#### [O que fazer]
1) Reescreva sem alterações o trecho do excerto sobre o conflito de competência que vai de "Se o processo" até "o presidente do colectivo.", incluindo ambos.
2) Repita fielmente a listagem, desde o seu início até à linha que contém "近くの物件をもっと見る", inclusive, deixando as imagens fora da resposta.

#### [Excerto selecionado]
◆ ◆ ◆ ◆ ◆ ◆ ◆

Devidamente tramitados nos termos previstos no artº 37º do CPC veio o Dignº Magistrado do M. P. emitir o seu douto parecer preconizando que é competente a Mmª Juiz titular do processo.

Cumpre decidir.

Ora, há conflito, positivo ou negatvio, de competência, quando dois tribunais ou dois juizes se consideram ambos competentes, ou incompetentes, para conhecer da mesma causa.

Como vimos supra, o argumento da Mmª Juiz do 3º Juízo Cível é fundado nos artºs 23º/6-3) e 24º/2 da LBOJM e apoiado nos Acórdãos do TSI nos processos nºs 232/2001 e 235/2001.

Ao passo que o Mmº Juiz Presidente do Tribunal Colectivo do 3º Juízo Cível entende, em síntese, que no caso de revelia operante, cabe ao juiz titular do processo elaborar a sentença, uma vez que, na sua óptica, o artº 24º/2 do LBOJM só é aplicável nas situações de revelia inoperante, em que a falta da contestação não implica a confissão dos factos articulados pelo autor, e por força do artº 549º/2 do CPC e artº 24º/2 da LBOJM, a competência para julgar a matéria de facto e de direito passa para o Presidente do Tribunal Colectivo.

Vejamos.

De acordo com os elementos existentes nos autos, estamos perante um processo declaratório ordinário a correr no Tribunal Judicial de Base.

Por força do artº 23º/1 a 4 da LBOJM, o Tribunal Judicial de Base, enquanto um Tribunal de 1ª Instância, funciona com tribunal colectivo ou com tribunal singular.

A regra geral é sempre que a lei não preveja a intervenção do colectivo, os tribunais de 1ª instância funcionam com tribunal singular.

Portanto, quando o tribunal funciona com o tribunal singular, o mesmo juiz titular do processo é senhor do processo em todas as fases que integram uma acção declarativa ordinária.

Todavia, já se coloca a questão da repartição das tarefas entre o juíz titular do processo e o presidente do tribunal colectivo, quando funciona com tribunal colectivo que, por força do disposto no artº 23º/4 da LBOJM, é composto por um presidente de tribunal colectivo, o juíz titular do processo e um juíz prévia e anualmente designado pelo Conselho dos Magistrados Judiciais.

De acordo com o esquema traçado na lei, a tramitação de um processo declaratório ordinário pode ser dividida em várias fases, quais são: a dos articulados, a do saneamento e condensação, a da instrução, a da discussão e a do julgamento.

Se o processo declaratório ordinário percorrer o itinerário completo traçado na lei, ou seja, todas as cinco fases, não se levantam, em princípio, grandes dificuldades na repartição das tarefas entre o juiz titular do processo e o juiz presidente do colectivo.

Pois, atendendo à função específica de cada uma das fases e à competência do presidente do colectivo, é-nos fácil de saber quando é que deve intervir o presidente do colectivo.

Quanto à competência do presidente do colectivo, o artº 24º/1 da LBOJM estipula que:
1.Compete ao presidente de tribunal colectivo:
1) Organizar o programa das sessões do tribunal colectivo e convocá-las, ouvidos os demais juízes que o constituem;
2) Dirigir as audiências de discussão e julgamento;
3) Elaborar os acórdãos e as sentenças finais nos processos que caibam na competência do tribunal colectivo, nos termos das leis de processo;
4) Suprir as deficiências das decisões referidas na alínea anterior, bem como esclarecê-las, reformá-las e sustentá-las, nos termos das leis de processo.

◆ ◆ ◆ ◆ ◆ ◆ ◆

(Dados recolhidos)
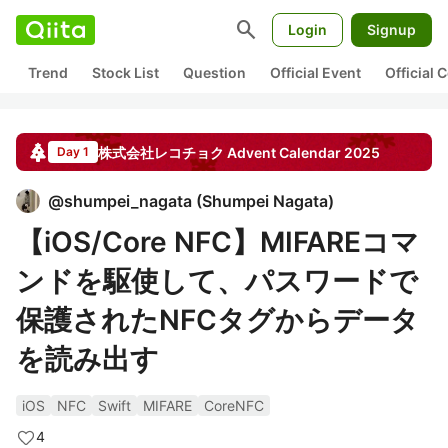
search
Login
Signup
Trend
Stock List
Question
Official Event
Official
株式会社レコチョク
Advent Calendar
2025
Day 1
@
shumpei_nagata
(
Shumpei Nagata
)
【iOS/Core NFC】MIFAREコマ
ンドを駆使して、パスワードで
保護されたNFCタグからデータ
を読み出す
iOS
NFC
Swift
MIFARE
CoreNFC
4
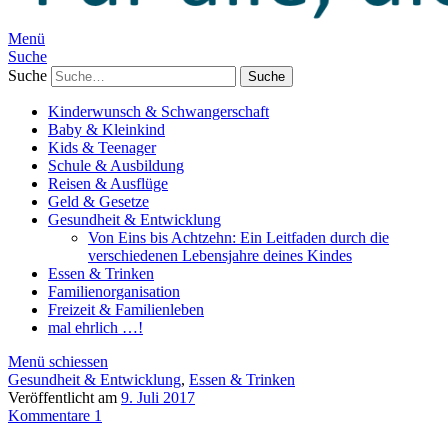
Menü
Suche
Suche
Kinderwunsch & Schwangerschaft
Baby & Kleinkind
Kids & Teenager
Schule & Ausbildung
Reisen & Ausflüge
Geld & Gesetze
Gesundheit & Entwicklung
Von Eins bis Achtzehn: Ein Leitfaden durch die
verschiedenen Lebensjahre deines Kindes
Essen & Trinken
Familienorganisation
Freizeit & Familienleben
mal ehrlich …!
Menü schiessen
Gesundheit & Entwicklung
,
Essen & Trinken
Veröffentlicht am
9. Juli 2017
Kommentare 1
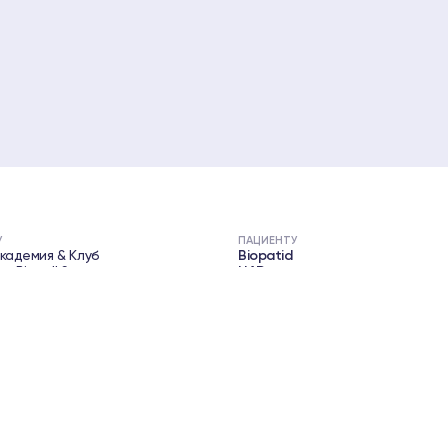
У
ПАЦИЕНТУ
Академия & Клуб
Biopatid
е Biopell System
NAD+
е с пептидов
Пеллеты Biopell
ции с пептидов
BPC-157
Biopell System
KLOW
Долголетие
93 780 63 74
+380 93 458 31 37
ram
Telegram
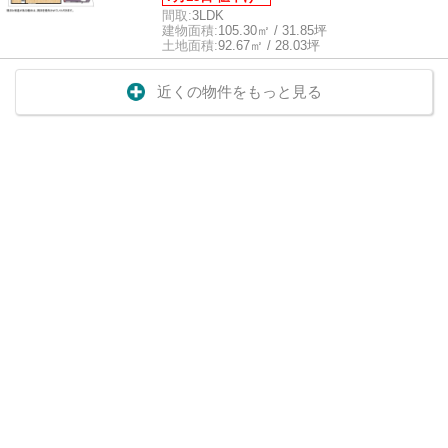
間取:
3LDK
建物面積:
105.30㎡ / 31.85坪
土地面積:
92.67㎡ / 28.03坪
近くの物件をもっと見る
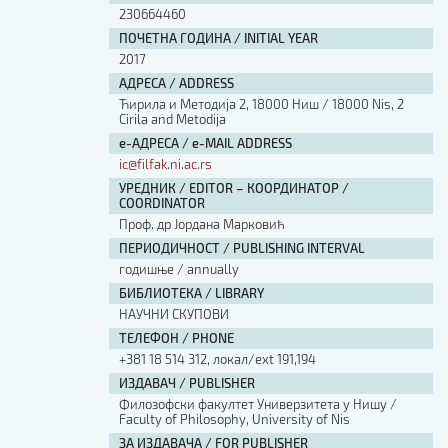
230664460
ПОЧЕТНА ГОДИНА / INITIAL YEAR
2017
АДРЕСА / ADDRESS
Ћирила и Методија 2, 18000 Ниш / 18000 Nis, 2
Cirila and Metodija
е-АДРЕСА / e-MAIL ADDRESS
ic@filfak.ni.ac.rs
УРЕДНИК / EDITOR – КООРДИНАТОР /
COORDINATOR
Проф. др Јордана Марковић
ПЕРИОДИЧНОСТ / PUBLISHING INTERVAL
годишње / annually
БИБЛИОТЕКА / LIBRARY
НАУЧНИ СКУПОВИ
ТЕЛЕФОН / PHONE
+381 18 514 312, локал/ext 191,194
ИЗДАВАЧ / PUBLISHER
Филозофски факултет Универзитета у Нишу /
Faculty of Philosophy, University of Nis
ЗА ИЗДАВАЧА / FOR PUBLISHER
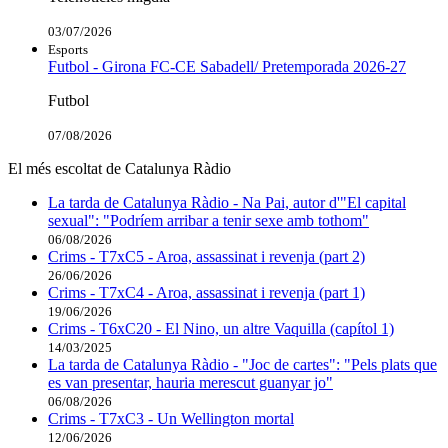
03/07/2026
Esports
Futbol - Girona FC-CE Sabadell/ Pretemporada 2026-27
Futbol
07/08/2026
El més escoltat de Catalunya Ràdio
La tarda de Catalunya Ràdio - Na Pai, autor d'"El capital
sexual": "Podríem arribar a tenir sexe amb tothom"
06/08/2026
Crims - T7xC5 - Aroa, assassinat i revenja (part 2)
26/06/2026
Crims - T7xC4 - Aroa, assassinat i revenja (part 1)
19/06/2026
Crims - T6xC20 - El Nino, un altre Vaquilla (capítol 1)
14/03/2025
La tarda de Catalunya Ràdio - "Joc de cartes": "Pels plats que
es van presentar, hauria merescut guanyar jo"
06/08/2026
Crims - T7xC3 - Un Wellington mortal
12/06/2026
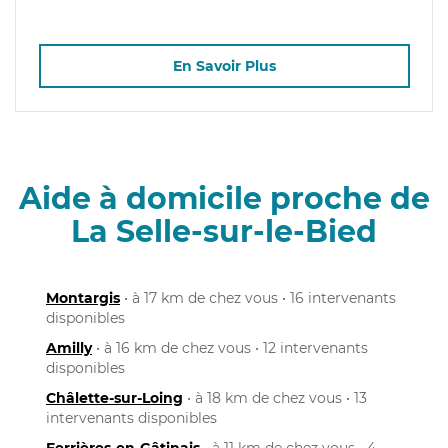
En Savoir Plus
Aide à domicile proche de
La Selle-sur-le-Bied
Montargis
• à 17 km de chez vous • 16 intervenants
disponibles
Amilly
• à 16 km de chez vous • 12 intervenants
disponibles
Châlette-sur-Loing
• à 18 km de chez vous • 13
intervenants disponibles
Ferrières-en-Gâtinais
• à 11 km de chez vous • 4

◆ ◆ ◆ ◆ ◆ ◆ ◆

#### [Respostas às tarefas]
1)
Se o processo declaratório ordinário percorrer o itinerário completo traçado na lei, ou seja, todas as cinco fases, não se levantam, em princípio, grandes dificuldades na repartição das tarefas entre o juiz titular do processo e o juiz presidente do colectivo.

Pois, atendendo à função específica de cada uma das fases e à competência do presidente do colectivo, é-nos fácil de saber quando é que deve intervir o presidente do colectivo.

2)
search
Login
Signup
Trend
Stock List
Question
Official Event
Official
株式会社レコチョク
Advent Calendar
2025
Day 1
@
shumpei_nagata
(
Shumpei Nagata
)
【iOS/Core NFC】MIFAREコマ
ンドを駆使して、パスワードで
保護されたNFCタグからデータ
を読み出す
iOS
NFC
Swift
MIFARE
CoreNFC
4
Menü
Suche
Suche
Kinderwunsch & Schwangerschaft
Baby & Kleinkind
Kids & Teenager
Schule & Ausbildung
Reisen & Ausflüge
Geld & Gesetze
Gesundheit & Entwicklung
Von Eins bis Achtzehn: Ein Leitfaden durch die
verschiedenen Lebensjahre deines Kindes
Essen & Trinken
Familienorganisation
Freizeit & Familienleben
mal ehrlich …!
Menü schiessen
Gesundheit & Entwicklung
,
Essen & Trinken
Veröffentlicht am
9. Juli 2017
Kommentare 1
У
ПАЦИЕНТУ
Академия & Клуб
Biopatid
е Biopell System
NAD+
е с пептидов
Пеллеты Biopell
ции с пептидов
BPC-157
Biopell System
KLOW
Долголетие
93 780 63 74
+380 93 458 31 37
ram
Telegram
間取:
3LDK
建物面積:
105.30㎡ / 31.85坪
土地面積:
92.67㎡ / 28.03坪
近くの物件をもっと見る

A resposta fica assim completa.